*** Opening of Data to process ***

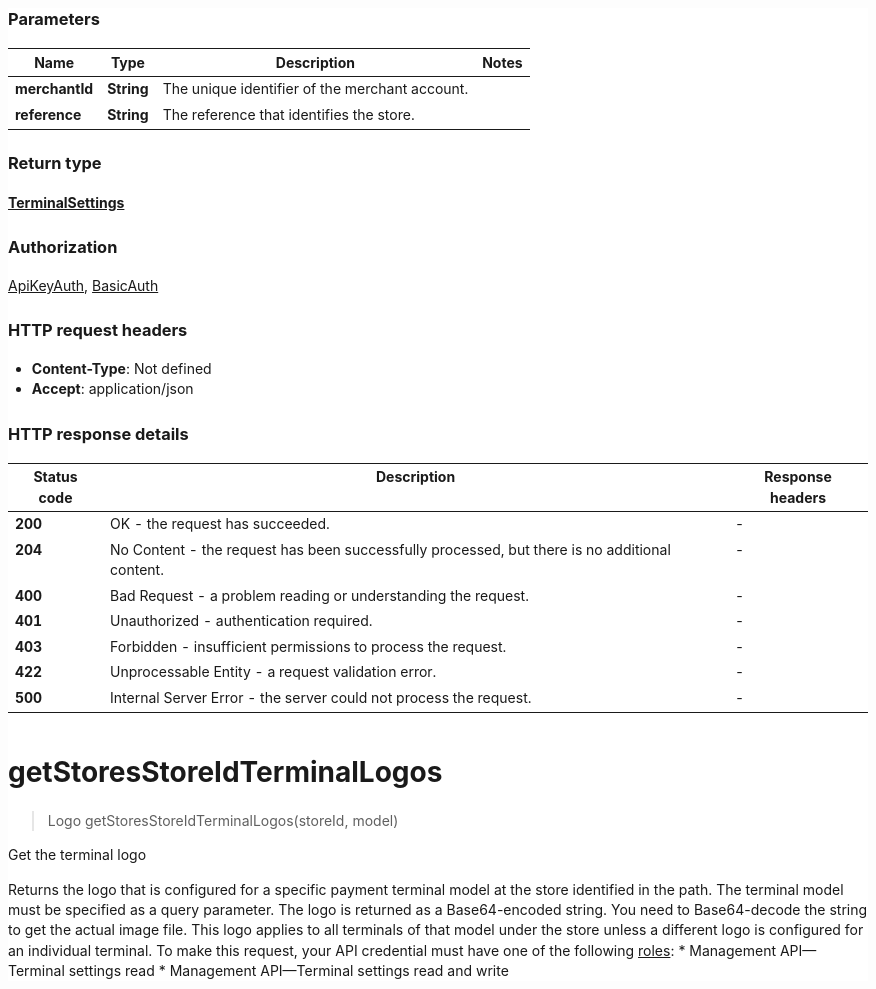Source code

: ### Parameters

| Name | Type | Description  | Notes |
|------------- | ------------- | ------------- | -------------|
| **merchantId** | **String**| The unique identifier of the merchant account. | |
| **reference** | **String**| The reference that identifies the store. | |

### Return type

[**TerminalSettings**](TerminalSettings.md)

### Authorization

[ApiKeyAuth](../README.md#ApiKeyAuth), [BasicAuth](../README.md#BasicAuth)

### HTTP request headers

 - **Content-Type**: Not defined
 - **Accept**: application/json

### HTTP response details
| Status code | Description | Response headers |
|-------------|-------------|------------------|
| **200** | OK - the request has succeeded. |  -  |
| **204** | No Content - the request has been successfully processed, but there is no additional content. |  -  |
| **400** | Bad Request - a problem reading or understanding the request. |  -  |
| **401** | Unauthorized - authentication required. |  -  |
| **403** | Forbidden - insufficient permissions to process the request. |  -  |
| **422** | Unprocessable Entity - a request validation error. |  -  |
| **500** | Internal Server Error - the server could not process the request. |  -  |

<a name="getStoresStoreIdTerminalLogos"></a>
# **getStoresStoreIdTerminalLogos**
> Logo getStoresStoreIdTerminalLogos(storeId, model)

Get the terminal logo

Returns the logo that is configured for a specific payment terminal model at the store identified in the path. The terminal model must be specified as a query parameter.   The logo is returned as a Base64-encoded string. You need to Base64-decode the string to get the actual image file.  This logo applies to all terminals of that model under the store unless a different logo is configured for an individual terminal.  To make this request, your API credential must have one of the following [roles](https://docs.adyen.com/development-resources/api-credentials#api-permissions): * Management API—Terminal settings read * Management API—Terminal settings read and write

*** Close of Data to process ***

Work to be completed:
Print the material in full and exactly, minus the pictures.

Exercise response:
Source code

: ### Parameters

| Name | Type | Description  | Notes |
|------------- | ------------- | ------------- | -------------|
| **merchantId** | **String**| The unique identifier of the merchant account. | |
| **reference** | **String**| The reference that identifies the store. | |

### Return type

[**TerminalSettings**](TerminalSettings.md)

### Authorization

[ApiKeyAuth](../README.md#ApiKeyAuth), [BasicAuth](../README.md#BasicAuth)

### HTTP request headers

 - **Content-Type**: Not defined
 - **Accept**: application/json

### HTTP response details
| Status code | Description | Response headers |
|-------------|-------------|------------------|
| **200** | OK - the request has succeeded. |  -  |
| **204** | No Content - the request has been successfully processed, but there is no additional content. |  -  |
| **400** | Bad Request - a problem reading or understanding the request. |  -  |
| **401** | Unauthorized - authentication required. |  -  |
| **403** | Forbidden - insufficient permissions to process the request. |  -  |
| **422** | Unprocessable Entity - a request validation error. |  -  |
| **500** | Internal Server Error - the server could not process the request. |  -  |

<a name="getStoresStoreIdTerminalLogos"></a>
# **getStoresStoreIdTerminalLogos**
> Logo getStoresStoreIdTerminalLogos(storeId, model)

Get the terminal logo

Returns the logo that is configured for a specific payment terminal model at the store identified in the path. The terminal model must be specified as a query parameter.   The logo is returned as a Base64-encoded string. You need to Base64-decode the string to get the actual image file.  This logo applies to all terminals of that model under the store unless a different logo is configured for an individual terminal.  To make this request, your API credential must have one of the following [roles](https://docs.adyen.com/development-resources/api-credentials#api-permissions): * Management API—Terminal settings read * Management API—Terminal settings read and write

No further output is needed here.